今の場合ならば使用する属性を示す「火よ」とその属性がどうするかを表す「灯れ」という二つの言葉によって構成された「火よ、灯れ」が呪文に当たり、魔法名である【ファイア】が引き金となって魔法が発動する。
この魔法の効果は極々単純、手から火が出るというものだ。
込めた魔力も少なければ魔法の練度が低いので、燃え移らなければ大して危険でもない火が俺の手の平の上でゆらゆらと揺れる。

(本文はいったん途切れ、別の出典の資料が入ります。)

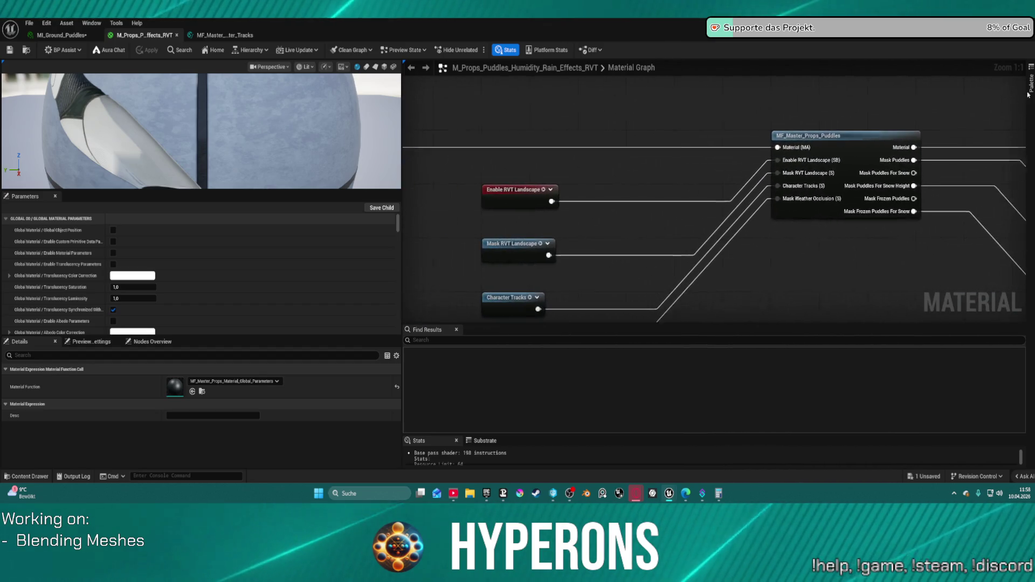
{"action": "mouse_move", "coordinate": [668, 169]}
{"action": "left_mouse_down"}
{"action": "mouse_move", "coordinate": [624, 126]}
{"action": "mouse_move", "coordinate": [626, 88]}
{"action": "left_mouse_up"}
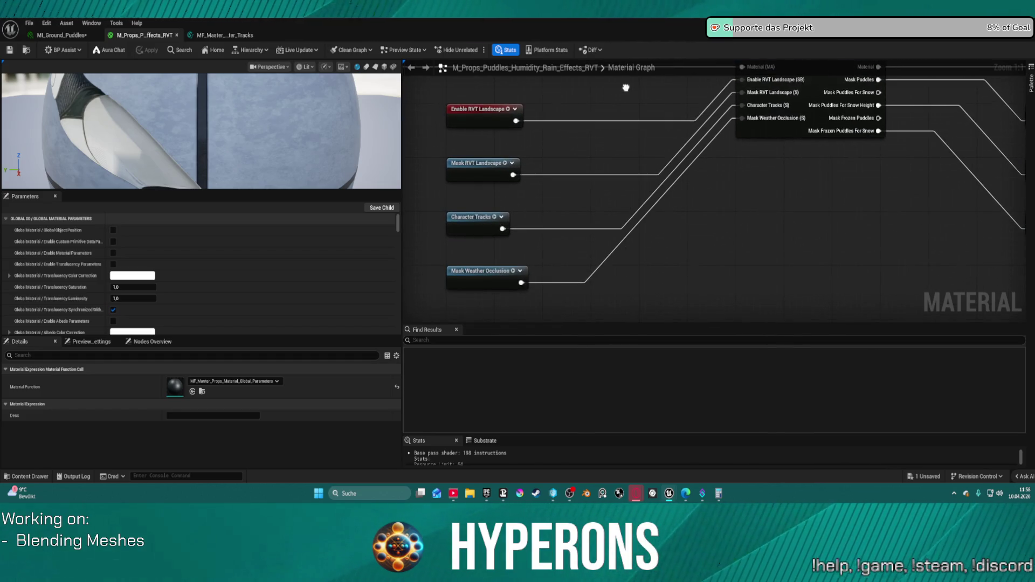
{"action": "left_click", "coordinate": [826, 86]}
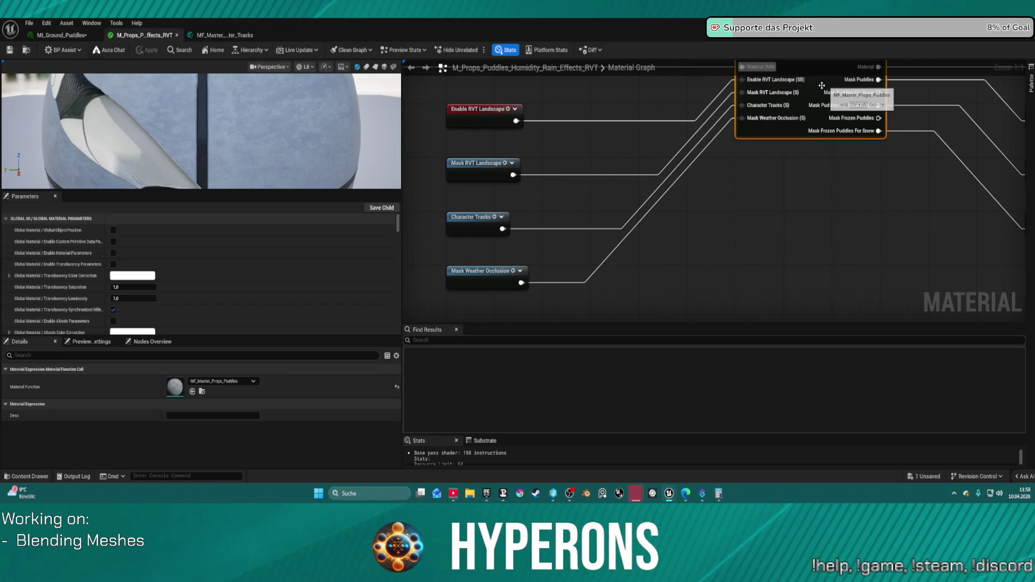
{"action": "double_click", "coordinate": [827, 86]}
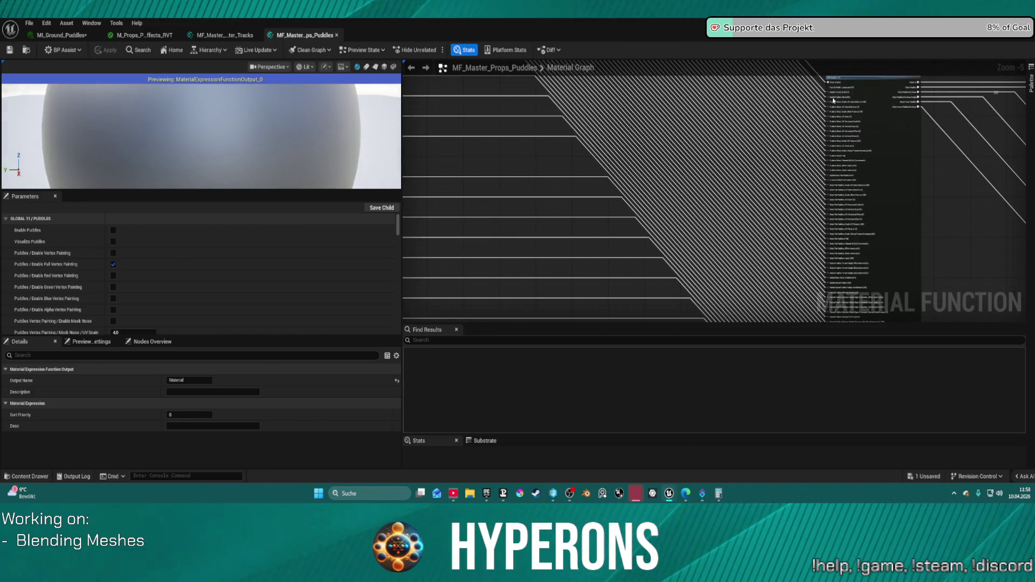
{"action": "left_click", "coordinate": [833, 100]}
{"action": "scroll", "coordinate": [730, 190], "scroll_direction": "up", "scroll_amount": 5}
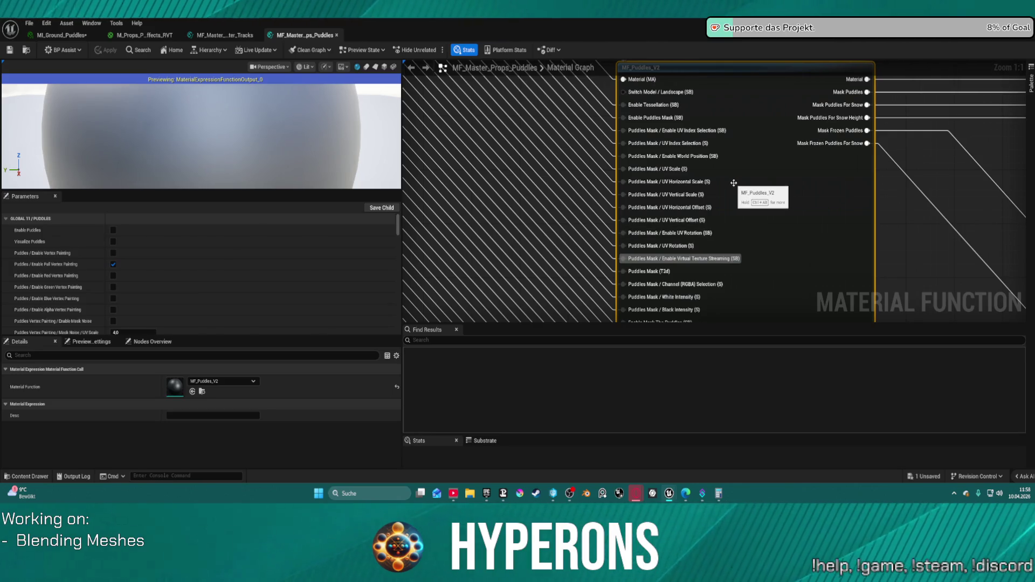
{"action": "scroll", "coordinate": [734, 183], "scroll_direction": "down", "scroll_amount": 8}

あくまで、魔法という本物の火とは違う、火に近い性質を持つ魔力なので、この火の魔力の持ち主である俺の手を焼くことも焦がすこともない。
「……綺麗な、火」
俺の脆弱な魔法をそう評したのは、無表情ながらほんの少しだけ眠そうな顔であるかもしれないように見えなくもない少女だった。
「おお、おはよう、なっつん。
綺麗って、まぁ火は光ってるからだいたい綺麗だけどさ」
詩的なロリっ子も素敵だが、ありふれた火を褒めるのはなぁ。
「……使いの、方。たぶん、そろそろ」
「マジすか。なら早く飯食わないとな」
何故そろそろくるのかを知ってるのかは少し気になるが、まぁ大した理由でもないだろう。